## WHAT YOU ARE ASKED TO DO
Every line of the entries that holds the word "coffee" is to be copied.
BEGIN MATERIAL TO PROCESS
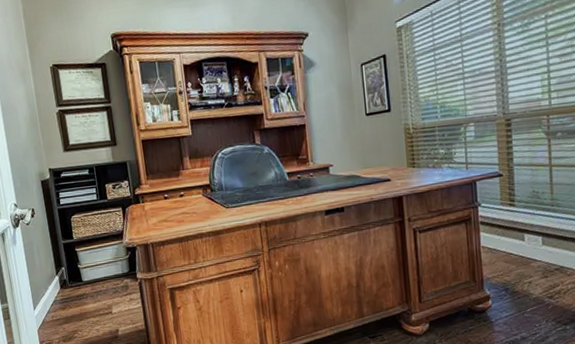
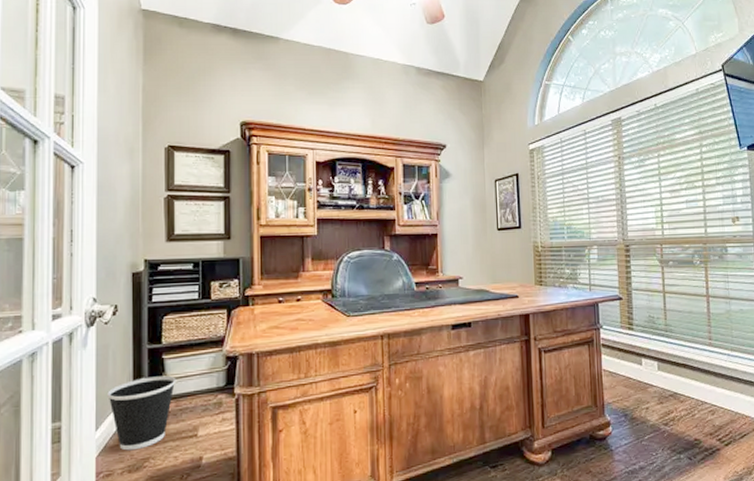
wastebasket: none [38,265,90,325] -> present [107,375,176,451]

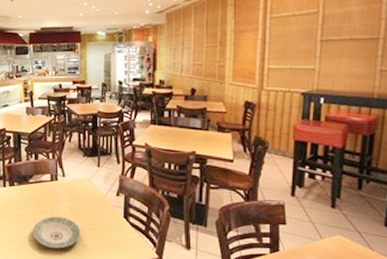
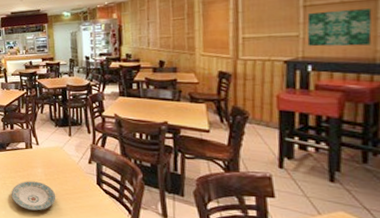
wall art: none [321,46,374,81] -> present [307,8,373,47]

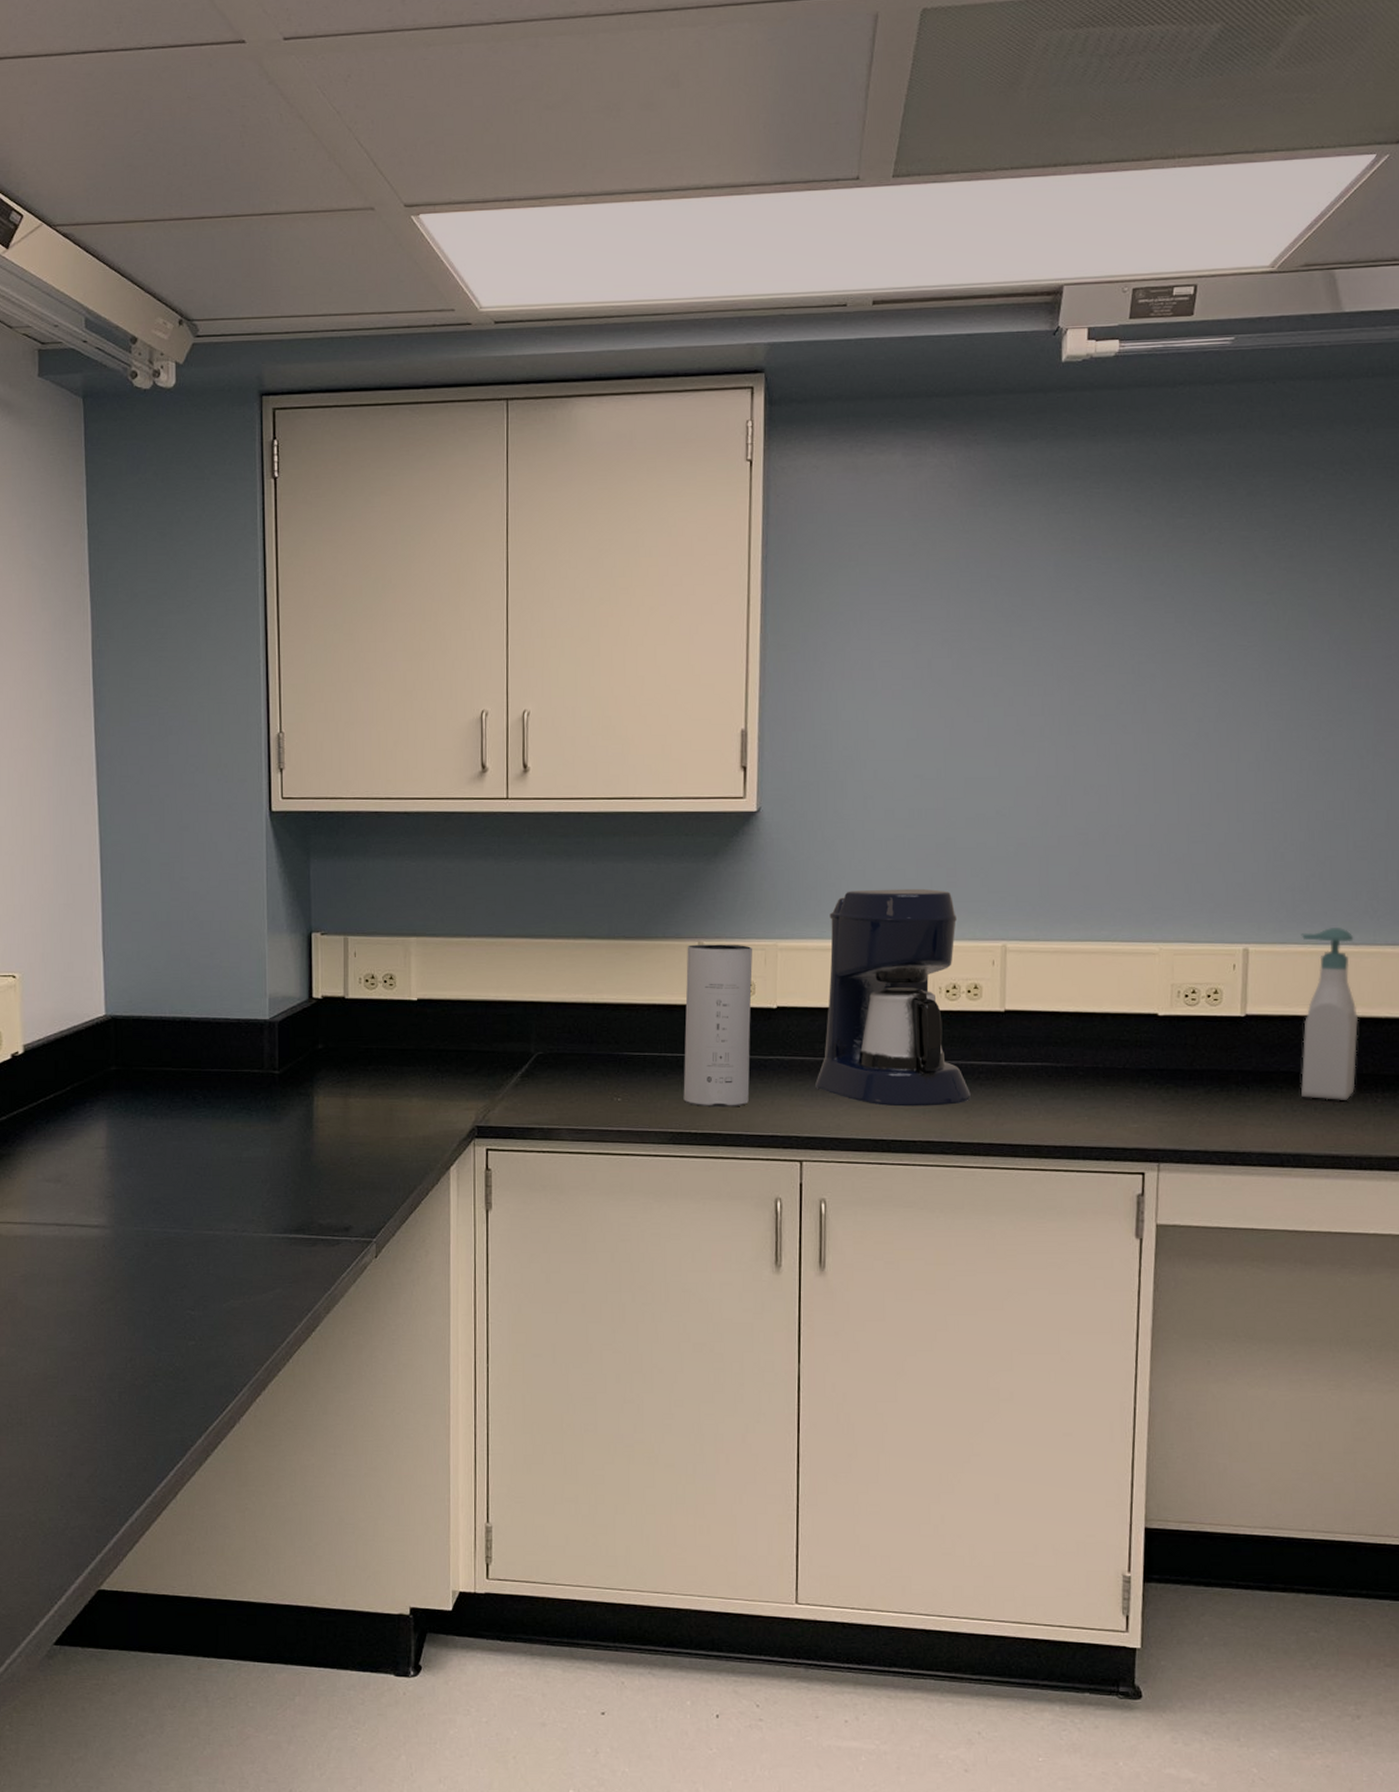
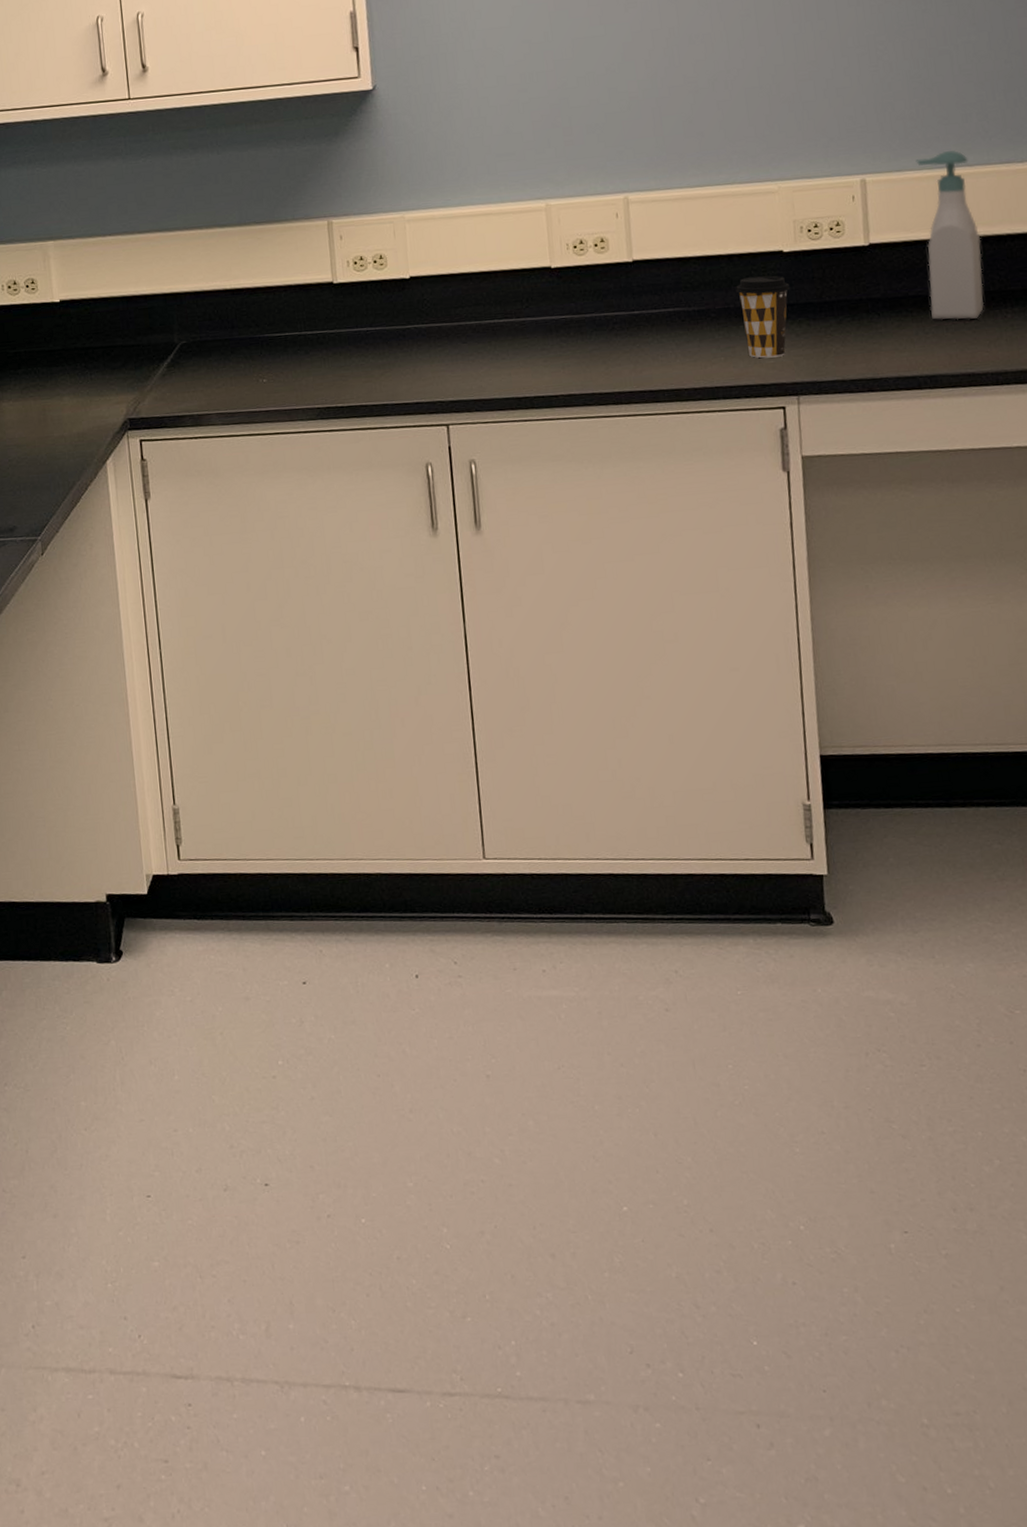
speaker: present [683,944,753,1108] -> none [317,219,391,381]
coffee maker: present [815,888,971,1107] -> none [453,149,608,364]
coffee cup: none [1106,1038,1161,1122] -> present [736,276,790,358]

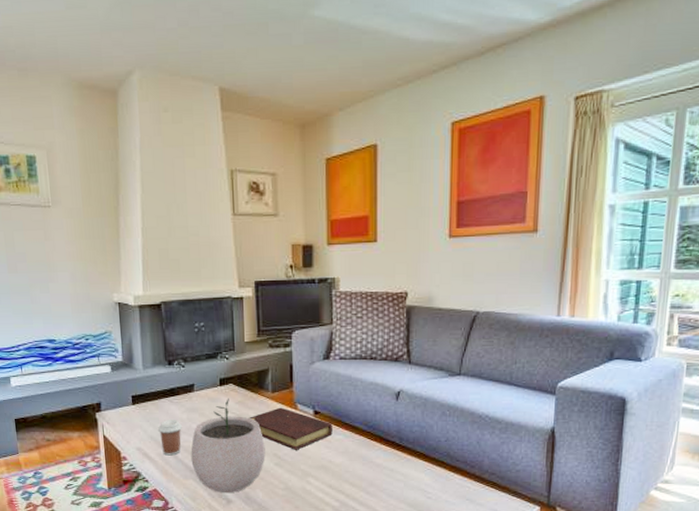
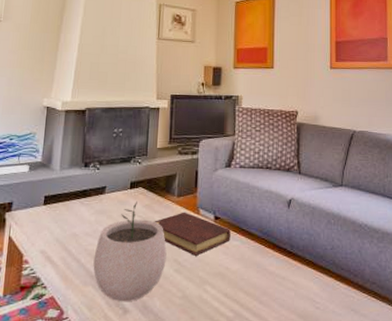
coffee cup: present [157,420,183,456] -> none [64,221,90,260]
END MATERIAL TO PROCESS
## OUTPUT OF THE EXERCISE
coffee maker: present [815,888,971,1107] -> none [453,149,608,364]
coffee cup: none [1106,1038,1161,1122] -> present [736,276,790,358]
coffee cup: present [157,420,183,456] -> none [64,221,90,260]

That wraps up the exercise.